Treatment of the flood water will be required beyond that point in time. Pumped via two newly drilled pumping boreholes reaching ca. 300 m down into the mine, the flood water contaminated with radionuclides and heavy metals will be delivered to the water treatment plant. This process will have to continue until such time as no more significant impact to aquifers and the Elbe River is to be anticipated.
Treatment of mine water, however, will have to continue beyond that timeframe. Wismut has put in place a comprehensive system of measurement points to monitor the flooding process and to document flood level and water quality.

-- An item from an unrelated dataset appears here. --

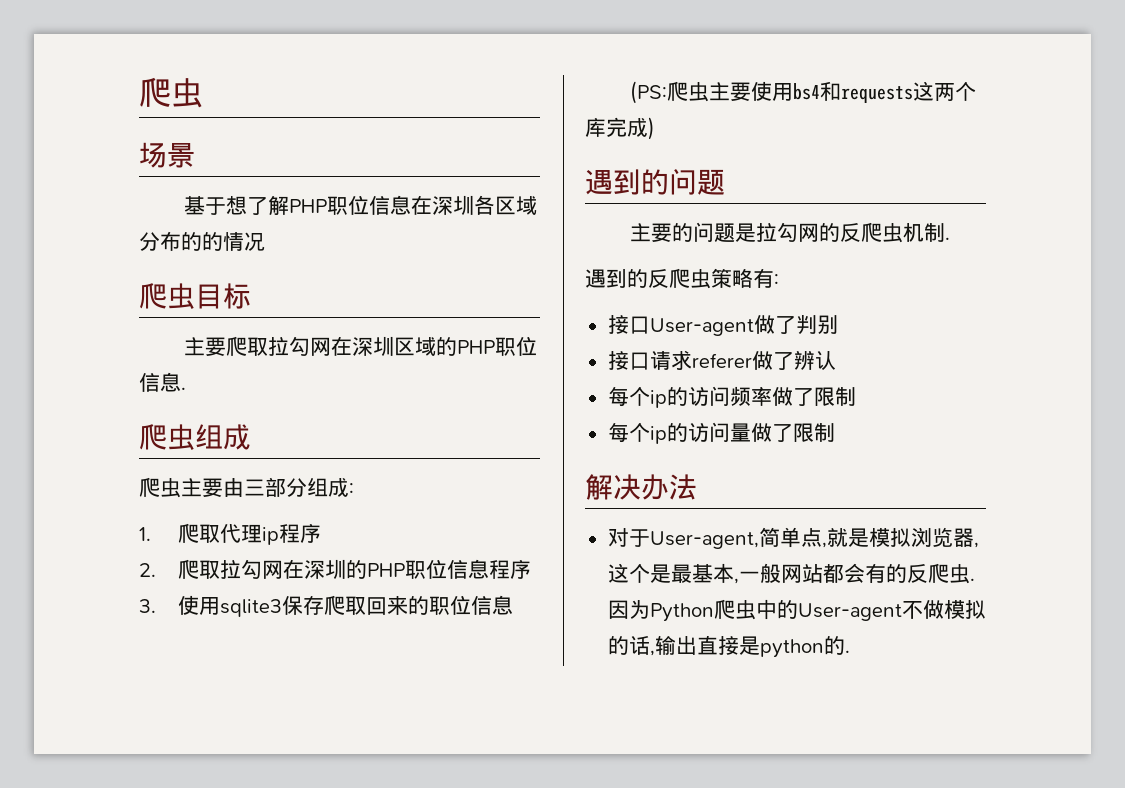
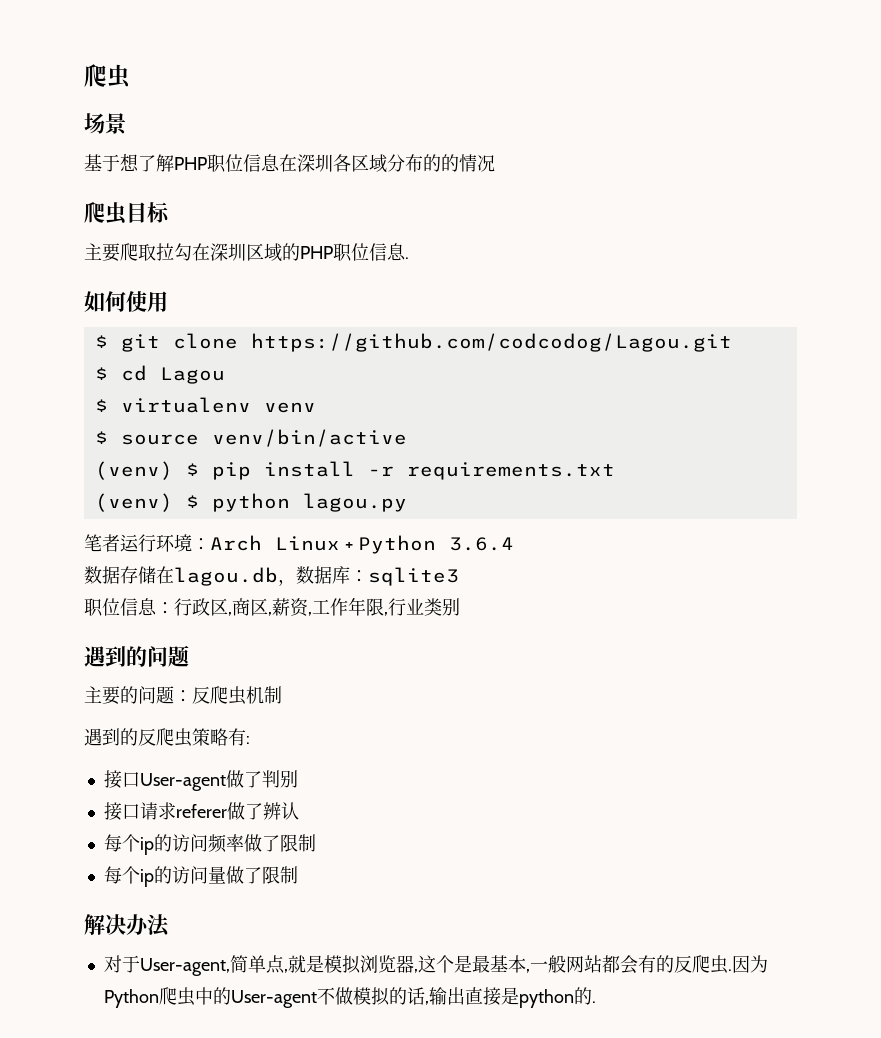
[309,337,331,356] 网 -> (192, 252) none
[139,424,251,450] [139,477,354,498] [139,523,321,545] [139,559,531,579] [139,595,513,617] [629,81,976,104] [585,117,655,140] 爬虫组成 // 爬虫主要由三部分组成: // 1.爬取代理ip程序 // 2.爬取拉勾网在深圳的PHP职位信息程序 // 3.使用sqlite3保存爬取回来的职位信息 // (PS:爬虫主要使用bs4和requests这两个库完成) -> [84,291,168,312] [94,333,732,352] [94,365,225,384] [94,397,316,413] [94,429,407,447] [94,461,615,480] [94,493,407,512] [84,534,514,554] [84,566,459,586] [84,597,460,617] 如何使用 // $ git clone https://github.com/codcodog/Lagou.git // $ cd Lagou // $ virtualenv venv // $ source venv/bin/active // (venv) $ pip install -r requirements.txt // (venv) $ python lagou.py // 笔者运行环境：Arch Linux + Python 3.6.4 // 数据存储在lagou.db，数据库：sqlite3 // 职位信息：行政区,商区,薪资,工作年限,行业类别
[734,222,840,242] 是拉勾网的 -> [174,690,192,702] ：
[944,237,950,240] . -> (282, 695) none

Flooding of the Dresden-Gittersee mine site
Flooding of the mine which comprises the two mine fields of Dresden-Gittersee / Bannewitz and Heidenschanze was initiated in May, 1995. The flooding is aimed at restoring the natural ground water level in the Freital mining district. Sequence of the flooding is characterised either by the step-wise increase of the flood level or by its freeze made possible by two production wells installed in the mine fields. This measure is designed to prevent mine subsidence and other damage that might be caused by the abandoned mine.When the flood level reached approx. 180 m a.s.l. in July, 2003, there was locally emergence of mine water in Freital-Potschappel. Thereupon, the flooding was suspended, and the flood level was lowered to some 156 m a.s.l. by the resumption of mine water pumping. Wismut, regulators, and advisers took months to determine the reasons of this emergence. It is assumed that some unknown water routing from century-old coal mining operations had played a major part. To achieve consolidated findings, an application was filed for the resumption of filling up to a level of 165 m a.s.l. At level rise > 156 m a.s.l. there was confirmation of the hydraulic connection existing between the Gittersee/Bannewitz and Heidenschanze mine fields. With a view to avoiding any further mine damage from such flood water levels, a connecting gallery (WISMUT-Stolln) is being driven at the geotechnically uncritical level of 120 a.s.l. starting from the Dresden/Gittersee/Bannewitz mine field to the Elbstolln to ensure the sustained safe discharge of flood water from the mine fields located on the right bank of the Weißeritz creek. This gallery will divert flood waters from the abandoned uranium mine fields to the Tiefer Elbstolln that ensures controlled discharge into the Elbe River. This will keep the flood water at a constant level of 120 m a.s.l.